Così ci riprovo adesso che tanto lo so che palermo è piena di compagni e compagne fantastiche/ci. Lo so che si può trovare una soluzione per fare stare bene tutti e tutte, donne incluse, nei sabati sera palermitani, alla vucciria e dappertutto.
Un bel cartello con su scritto "SE UNA DONNA DICE NO E’ NO"? Qualche fischietto da consegnare alle ragazze e da usare in caso di molestia? Un volantino in cui si dice in modo semplice che in quel luogo tutti e tutte hanno diritto di diverstirsi e che non è un carnaio in cui i maschi possono trovare merce da raccattare?
Non c’è antifascismo e antirazzismo senza antisessismo.
L’antisessismo va praticato ovunque a partire dai luoghi che organizziamo e frequentiamo.
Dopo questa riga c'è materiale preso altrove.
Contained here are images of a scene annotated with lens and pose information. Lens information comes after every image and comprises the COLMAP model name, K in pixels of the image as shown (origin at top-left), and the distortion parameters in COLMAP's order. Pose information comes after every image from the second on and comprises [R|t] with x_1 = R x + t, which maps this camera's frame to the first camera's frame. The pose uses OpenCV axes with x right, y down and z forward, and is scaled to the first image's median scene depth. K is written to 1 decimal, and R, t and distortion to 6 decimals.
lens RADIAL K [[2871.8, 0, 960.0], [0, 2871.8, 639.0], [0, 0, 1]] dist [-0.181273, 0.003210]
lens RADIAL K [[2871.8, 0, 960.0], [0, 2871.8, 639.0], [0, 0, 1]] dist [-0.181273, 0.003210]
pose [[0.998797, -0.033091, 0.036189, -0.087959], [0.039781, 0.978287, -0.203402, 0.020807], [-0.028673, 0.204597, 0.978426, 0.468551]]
E questo, ne sono sicura, era un concetto valido "ai miei tempi" e lo è ancora di più adesso.
Ps: Oltretutto se non si fa auto-sensibilizzazione autogestita, alla prima storia di molestia grave vi ritroverete o a criminalizzare la ragazza se vorrà denunciare e a subire la polizia che a quel punto assieme a tante speculazioni un po’ fasciste verrà a chiudere e a rastrellare la piazza.